Poi rivolsi lo sguardo sull’uomo, che invece si stava risedendo al tavolo. Intorno alla cinquantina, brizzolato, lineamenti spigolosi e abbigliamento di alta sartoria. Aveva un sorriso sardonico sul volto e il suo sguardo si posò su di me. Lo sostenni per qualche istante, fissandolo negli occhi. Poi mi voltai.

“Mi ero accorto che ci stava ascoltando.” sentii la voce di lui poco dopo.

Mi voltai vergognandomi come se fossi stata colta nel fare qualcosa di estremamente riprovevole.

“Come dice scusi?”

“Sì. Ho notato come spingeva indietro la testa, come orientava le orecchie per cogliere quello che dicevamo. Ma la capisco, la nostra non era certo una di quelle conversazioni banali che si fanno tra sconosciuti.”

“Ma guardi… non volevo… ma le vostre voci si sentivano…”

Ero avvampata ed ero molto imbarazzata.

“Non si preoccupi, se volevo non farmi sentire non mi sarei fatto sentire.”

Mi voltai dandogli così nuovamente la schiena. Non sapevo che dire e pensavo di togliermi dall’imbarazzo in quel modo. Per un po’ non aggiunse altro, poi:

“A lei piace mangiare da sola?”

“Come?”

“Mi chiedevo, visto che siamo entrambi seduti da soli ai nostri tavoli, se non volesse unirsi a me per il resto della serata.”

“Intende per cenare?”

“Per cenare, certo. Vuole unirsi a me anche per fare altro?”

Io arrossii e distolsi lo sguardo. Non risposi e lo fece lui al posto mio:

“Dalla sua reazione credo proprio di sì. Credo che la nostra conversazione l’abbia interessata ancor più di quello che ha dato a vedere.

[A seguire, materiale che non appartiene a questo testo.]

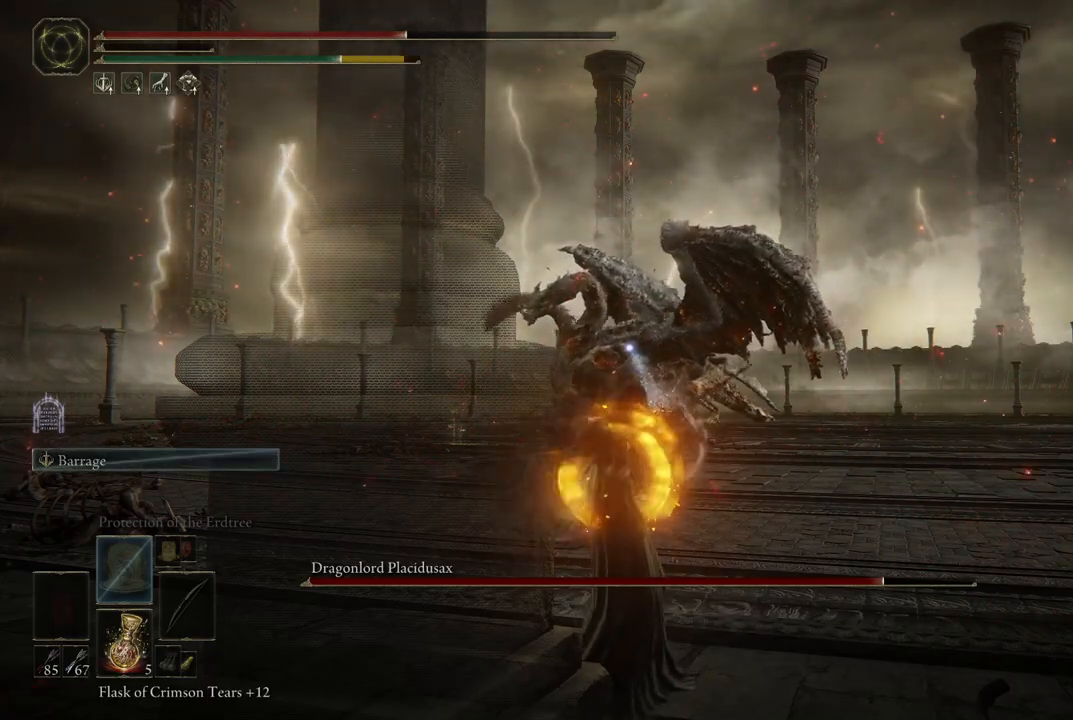
{"buttons": ["L2"], "left_stick": "center", "right_stick": "center", "events": [[33, "R2", "down"], [133, "R2", "up"], [200, "R2", "down"], [300, "R2", "up"], [367, "R2", "down"], [483, "R2", "up"]]}
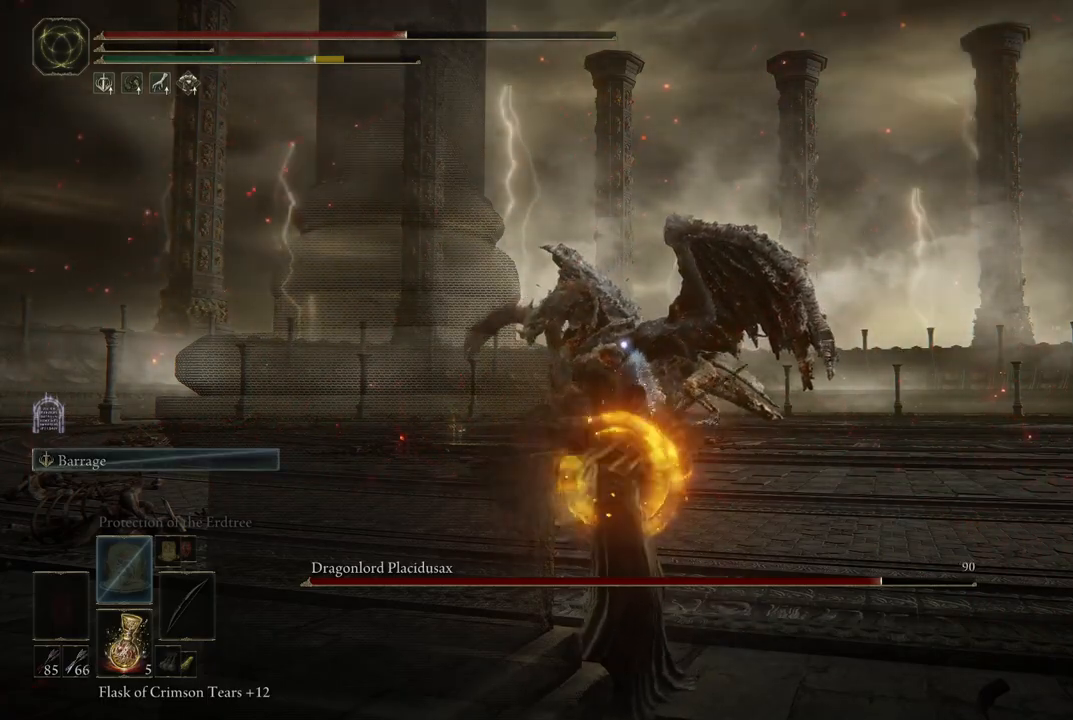
{"buttons": ["L2", "R2"], "left_stick": "center", "right_stick": "center", "events": [[50, "R2", "down"], [167, "R2", "up"], [250, "R2", "down"], [350, "R2", "up"], [433, "R2", "down"]]}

Vuole prendere il posto della signora che se ne è andata?”

Mi alzai e mi sedetti di fronte a lui. Ci fissammo negli occhi, studiandoci. Poi arrivarono le ordinazioni e feci cenno al cameriere che avevo cambiato tavolo.

Riprendemmo la conversazione, ma stavolta discorrendo del più e del meno, di temi generici che sembravano fatti apposta per sviare da quello a cui in realtà stavamo entrambi pensando. Non toccammo nessun argomento delicato o che avesse a che fare con il dialogo che avevo ascoltato. Ma entrambi avevamo capito che non c’era bisogno di parlarne.

Al termine della cena gli dissi che io alloggiavo in quell’hotel. Poco dopo stavamo salendo insieme con l’ascensore.

Passai la chiave magnetica sulla serratura e la porta scattò. Prima di entrare mi girai.

“Credo… credo sia meglio se mi immobilizzi. Non credo di essere pronta ad accettare quello che mi farai essere.”

“Se ne sei consapevole in realtà sei anche pronta, ma farò quello che tu vuoi.”

“Va bene. Legami e fammi tutto ciò che io voglio che tu mi faccia.”

“Ricordati la parola: orchidea.”

Entrammo nella stanza.

Io, per tutta la notte, non pronunciai mai nessun nome di fiore.